4. En deuxième lieu, aux termes de l'article L. 561-2 du code de l'entrée et du séjour des étrangers et du droit d'asile : " Sauf si sa présence constitue une menace pour l'ordre public, le ressortissant étranger qui s'est vu reconnaître la qualité de réfugié ou qui a obtenu le bénéfice de la protection subsidiaire peut demander à bénéficier de son droit à être rejoint, au titre de la réunification familiale : / 1° Par son conjoint ou le partenaire avec lequel il est lié par une union civile, âgé d'au moins dix-huit ans, si le mariage ou l'union civile est antérieur à la date d'introduction de sa demande d'asile ; / 2° Par son concubin, âgé d'au moins dix-huit ans, avec lequel il avait, avant la date d'introduction de sa demande d'asile, une vie commune suffisamment stable et continue ; / 3° Par les enfants non mariés du couple, n'ayant pas dépassé leur dix-neuvième anniversaire. (...). ". L'article L. 561-4 du même code dispose : " Les articles L. 434-1, L. 434-3 à L. 434-5 et le premier alinéa de l'article L. 434-9 sont applicables. / La réunification familiale n'est pas soumise à des conditions de durée préalable de séjour régulier, de ressources ou de logement. ". Aux termes de l'article L. 434-4 de ce code : " Le regroupement familial peut être demandé pour les enfants mineurs de dix-huit ans du demandeur et ceux de son conjoint, qui sont confiés, selon le cas, à l'un ou l'autre, au titre de l'exercice de l'autorité parentale, en vertu d'une décision d'une juridiction étrangère. Une copie de cette décision devra être produite ainsi que l'autorisation de l'autre parent de laisser le mineur venir en France. ".

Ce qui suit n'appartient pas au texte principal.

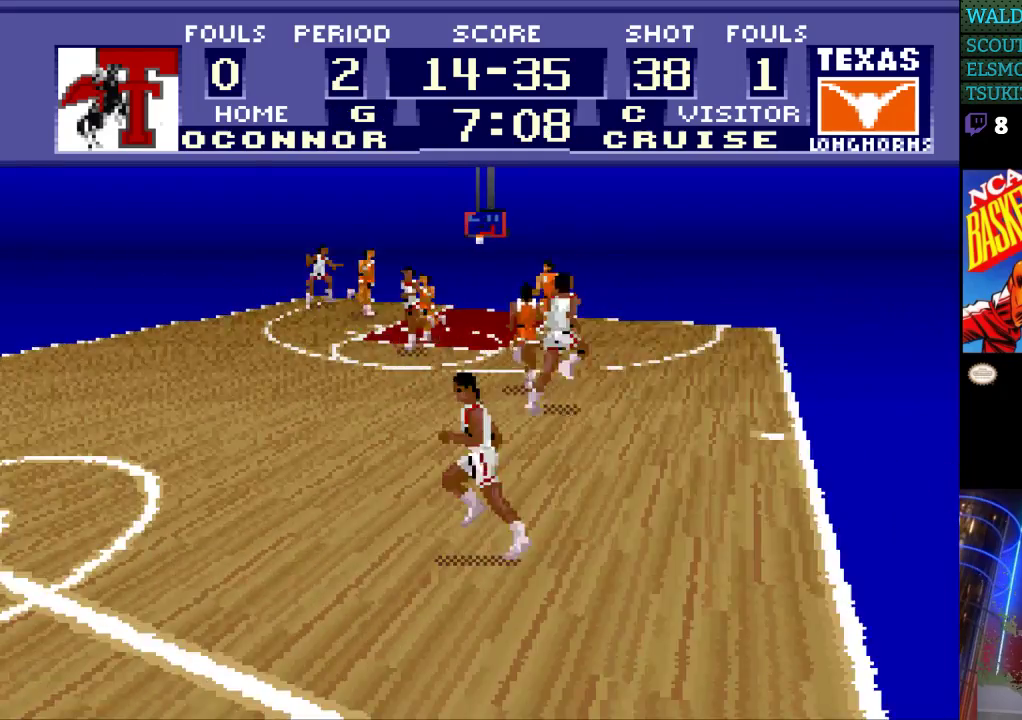
{"buttons": ["DPAD_LEFT"], "events": [[467, "DPAD_DOWN", "up"], [467, "DPAD_LEFT", "down"]]}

5. Aux termes de l'article L. 561-5 du code de l'entrée et du séjour des étrangers et du droit d'asile : " Les membres de la famille d'un réfugié ou d'un bénéficiaire de la protection subsidiaire sollicitent, pour entrer en France, un visa d'entrée pour un séjour d'une durée supérieure à trois mois auprès des autorités diplomatiques et consulaires, qui statuent sur cette demande dans les meilleurs délais. Ils produisent pour cela les actes de l'état civil justifiant de leur identité et des liens familiaux avec le réfugié ou le bénéficiaire de la protection subsidiaire. / En l'absence d'acte de l'état civil ou en cas de doute sur leur authenticité, les éléments de possession d'état définis à l'article 311-1 du code civil et les documents établis ou authentifiés par l'Office français de protection des réfugiés et apatrides, sur le fondement de l'article L. 121-9 du présent code, peuvent permettre de justifier de la situation de famille et de l'identité des demandeurs. Les éléments de possession d'état font foi jusqu'à preuve du contraire. Les documents établis par l'office font foi jusqu'à inscription de faux. ". L'article L. 811-2 du même code dispose : " La vérification de tout acte d'état civil étranger est effectuée dans les conditions définies à l'article 47 du code civil ". Aux termes de l'article 47 du code civil : " Tout acte de l'état civil des Français et des étrangers fait en pays étranger et rédigé dans les formes usitées dans ce pays fait foi, sauf si d'autres actes ou pièces détenus, des données extérieures ou des éléments tirés de l'acte lui-même établissent, le cas échéant après toutes vérifications utiles, que cet acte est irrégulier, falsifié ou que les faits qui y sont déclarés ne correspondent pas à la réalité. Celle-ci est appréciée au regard de la loi française. ".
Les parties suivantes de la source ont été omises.